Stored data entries
-*-
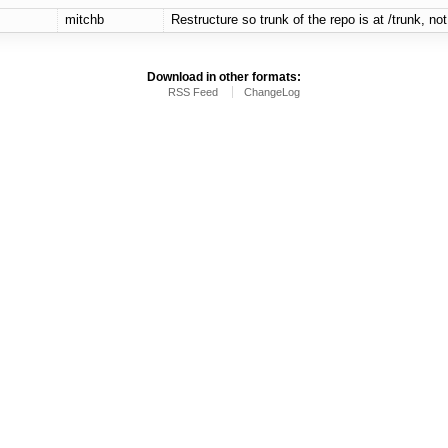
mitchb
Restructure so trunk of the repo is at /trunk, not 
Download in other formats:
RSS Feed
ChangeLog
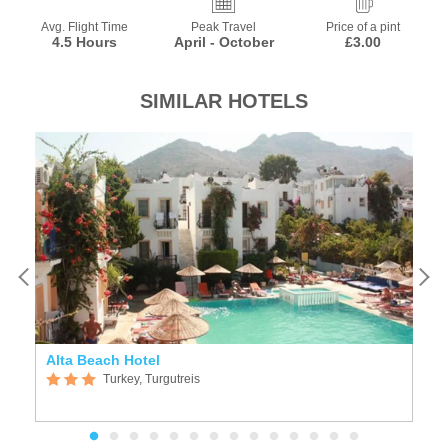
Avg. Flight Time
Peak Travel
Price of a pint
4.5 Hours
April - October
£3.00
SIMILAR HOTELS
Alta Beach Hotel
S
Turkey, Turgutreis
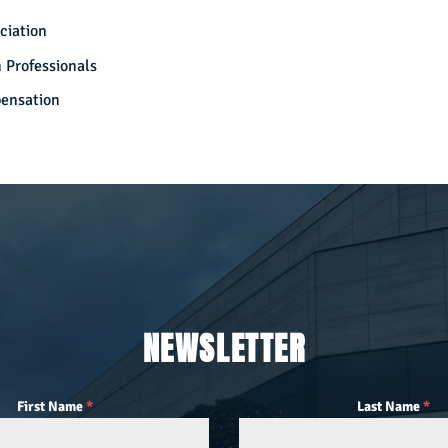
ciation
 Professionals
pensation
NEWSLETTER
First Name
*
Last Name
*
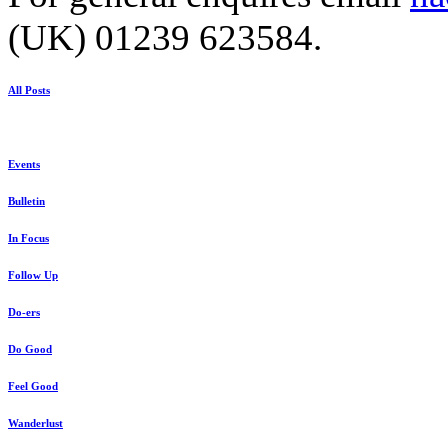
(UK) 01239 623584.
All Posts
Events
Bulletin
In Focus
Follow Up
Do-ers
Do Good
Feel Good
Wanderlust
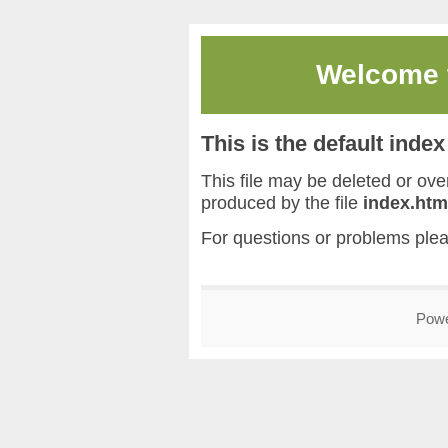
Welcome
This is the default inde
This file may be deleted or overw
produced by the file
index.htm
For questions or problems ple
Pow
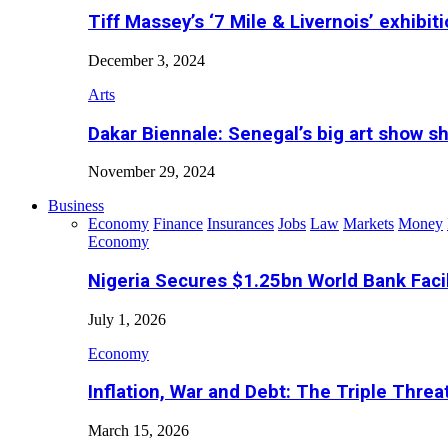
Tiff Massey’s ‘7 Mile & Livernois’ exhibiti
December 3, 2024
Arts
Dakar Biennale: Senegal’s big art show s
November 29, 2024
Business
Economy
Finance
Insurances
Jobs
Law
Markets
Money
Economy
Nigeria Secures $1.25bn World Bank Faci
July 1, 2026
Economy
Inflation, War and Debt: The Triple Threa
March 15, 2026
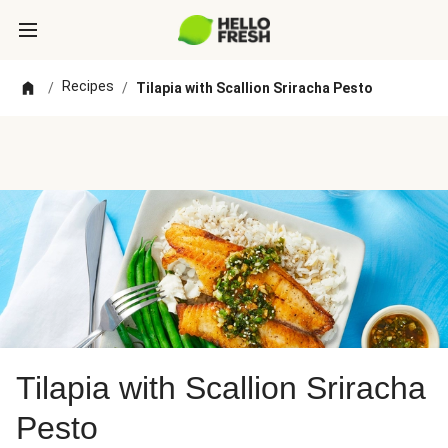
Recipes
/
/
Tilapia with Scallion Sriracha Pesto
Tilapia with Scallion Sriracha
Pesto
-*-
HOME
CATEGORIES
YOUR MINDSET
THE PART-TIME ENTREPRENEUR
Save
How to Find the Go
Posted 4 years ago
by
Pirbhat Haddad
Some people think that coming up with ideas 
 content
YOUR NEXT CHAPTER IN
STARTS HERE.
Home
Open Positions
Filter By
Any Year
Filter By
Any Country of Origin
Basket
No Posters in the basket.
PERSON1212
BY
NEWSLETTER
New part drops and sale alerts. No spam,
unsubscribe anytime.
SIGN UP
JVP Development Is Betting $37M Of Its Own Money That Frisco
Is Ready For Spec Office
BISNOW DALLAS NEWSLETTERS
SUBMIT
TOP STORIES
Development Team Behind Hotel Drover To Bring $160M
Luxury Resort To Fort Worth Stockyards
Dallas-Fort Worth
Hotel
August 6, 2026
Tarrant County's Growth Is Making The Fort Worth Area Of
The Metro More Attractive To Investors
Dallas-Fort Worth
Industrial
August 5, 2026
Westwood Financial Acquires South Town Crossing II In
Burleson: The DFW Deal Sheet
-*-
TASK INSTRUCTIONS:
Identify every line in the material above that contains the string "file", treating uppercase and lowercase letters as different.

FINISHED TASK:
This file may be deleted or overw
produced by the file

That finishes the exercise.